Your team is only as strong as the weakest link.  What does your team look like?  Is there someone on your team who consistently causes problems or conflict? Perhaps it is someone who points her finger at another member on the team when a deadline is missed.  Or someone who blames his alarm clock each time he is late (which is often)?  Or faults the information or the instructions received when an error is made?

So how do you, as a leader, take control of the situation?

Some managers choose to ignore it, in the hopes it will get better.  Or they choose the opposite direction and immediately remove the person from their team.  The first choice never works.  If left unchecked, one team member’s apathy and inability to accept responsibility negatively affects the whole team.   And while removing a person from a team may have to be done eventually, there are other things to try first.

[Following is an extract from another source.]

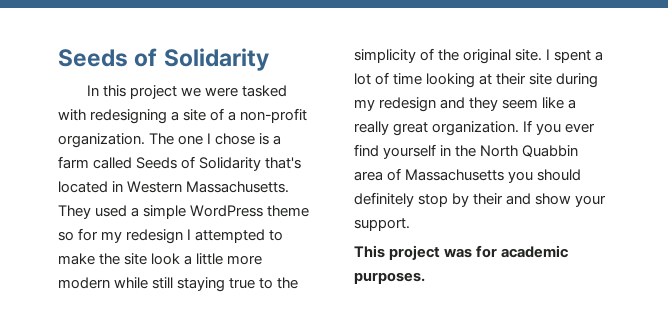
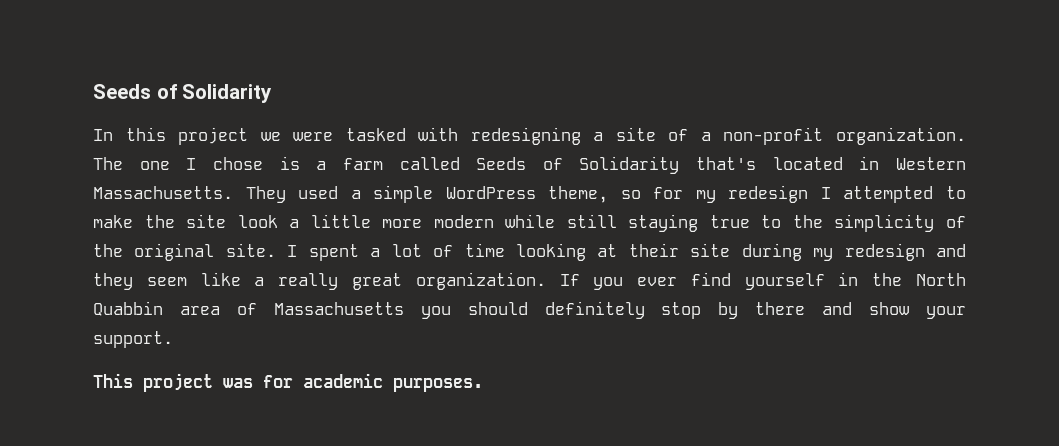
[267,205,310,217] theme -> [548,186,609,203] theme,
[473,193,504,205] their -> [755,302,806,315] there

When you notice someone pointing the finger of blame elsewhere, stop them and redirect the conversation.  Have them focus on what can be done to fix the problem, instead of focusing on reasons (excuses?) why something went wrong.

It’s also a good idea to have a conversation with the employee.  When people feel bored, under-appreciated or overwhelmed, they may lose motivation.

If your team member is bored, is there something you can do to provide a new challenge or learning opportunity?  Are you giving all of your team members regular feedback and recognizing them for a job well done?  Has their workload increased significantly?  Are they feeling overwhelmed due to lack of training or inferior or out-dated tools?  Are you providing clear direction as to expectations, duties, responsibilities?

And last but not least, take a look at yourself.  What is your response when an error is made?  Do you get angry or do you look for solutions?  Are you leading by example?  You are ultimately responsible for the team, so when things go wrong, do you stand up and accept overall responsibility or do you start playing the blame game?

As a leader of a team, it is your job to encourage your team members take more responsibility for their work.  Be sure they have the skills and resources they need to do their job effectively and then create an environment that encourages responsibility and accountability.